3D-Drucker machen Operationen am Berner Inselspital sicherer

Wenn Chirurgen des Inselspitals eine heikle Operation in Angriff nehmen, dann haben sie diesen Eingriff vielleicht schon einmal gemacht. Dann nämlich, wenn sie sich vorher ein 3D-Modell von der Uni Bern machen liessen.

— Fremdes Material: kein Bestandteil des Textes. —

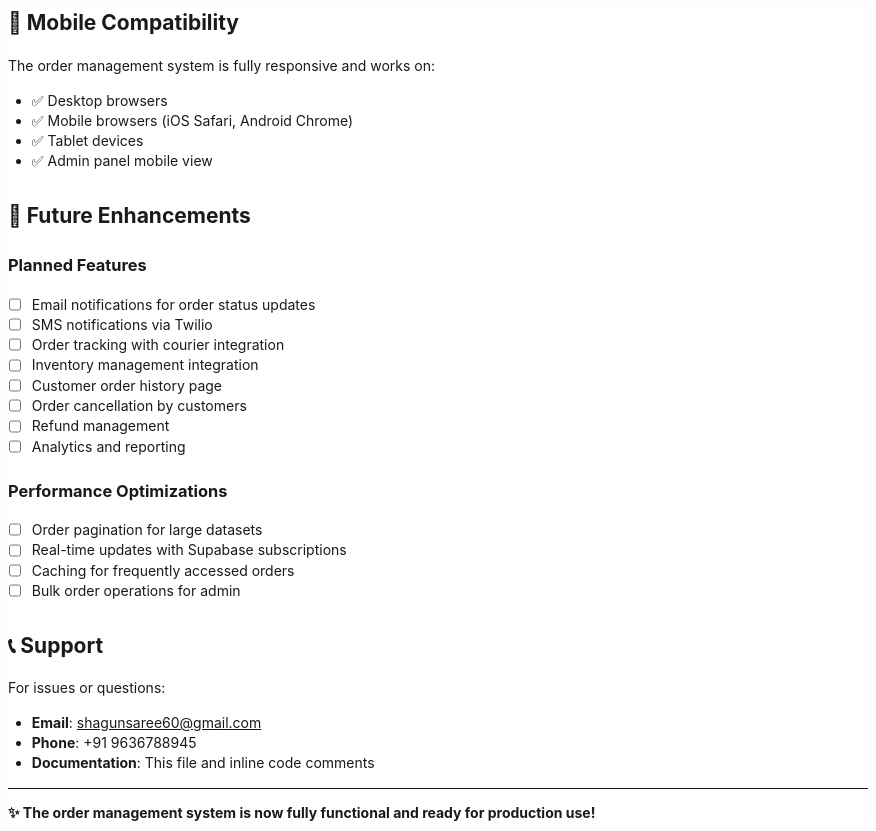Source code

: ## 📱 Mobile Compatibility

The order management system is fully responsive and works on:
- ✅ Desktop browsers
- ✅ Mobile browsers (iOS Safari, Android Chrome)
- ✅ Tablet devices
- ✅ Admin panel mobile view

## 🚀 Future Enhancements

### Planned Features
- [ ] Email notifications for order status updates
- [ ] SMS notifications via Twilio
- [ ] Order tracking with courier integration
- [ ] Inventory management integration
- [ ] Customer order history page
- [ ] Order cancellation by customers
- [ ] Refund management
- [ ] Analytics and reporting

### Performance Optimizations
- [ ] Order pagination for large datasets
- [ ] Real-time updates with Supabase subscriptions
- [ ] Caching for frequently accessed orders
- [ ] Bulk order operations for admin

## 📞 Support

For issues or questions:
- **Email**: shagunsaree60@gmail.com
- **Phone**: +91 9636788945
- **Documentation**: This file and inline code comments

---

**✨ The order management system is now fully functional and ready for production use!**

Eingriffe am Hirn, am Herzen, bei einer Leberoperation oder an der Wirbelsäule sind besonders heikel. Hier darf sich der Operateur keinen Fehler erlauben, will er nicht weiteren Schaden anrichten. Aus diesem Grund ist eine minutiöse Operationsplanung sehr wichtig.

Und da gehen die Ingenieure der Uni Bern den Aerzten zur Hand. Das Artorg-Forschungszentrum für biomedizinsches Engineering liefert den Chirurgen das genaue Abbild des Organs, das zu operieren ist. Produziert werden die Modelle innert Stunden mit dem 3D-Drucker. «Wir können so den Chirurgen ihr Arbeitsfeld plastisch liefern und erlebbar machen», sagt Institutsleiter Professor Stefan Weber, «damit ist auch eine präzise Operationsplanung und die Information des Patienten möglich.»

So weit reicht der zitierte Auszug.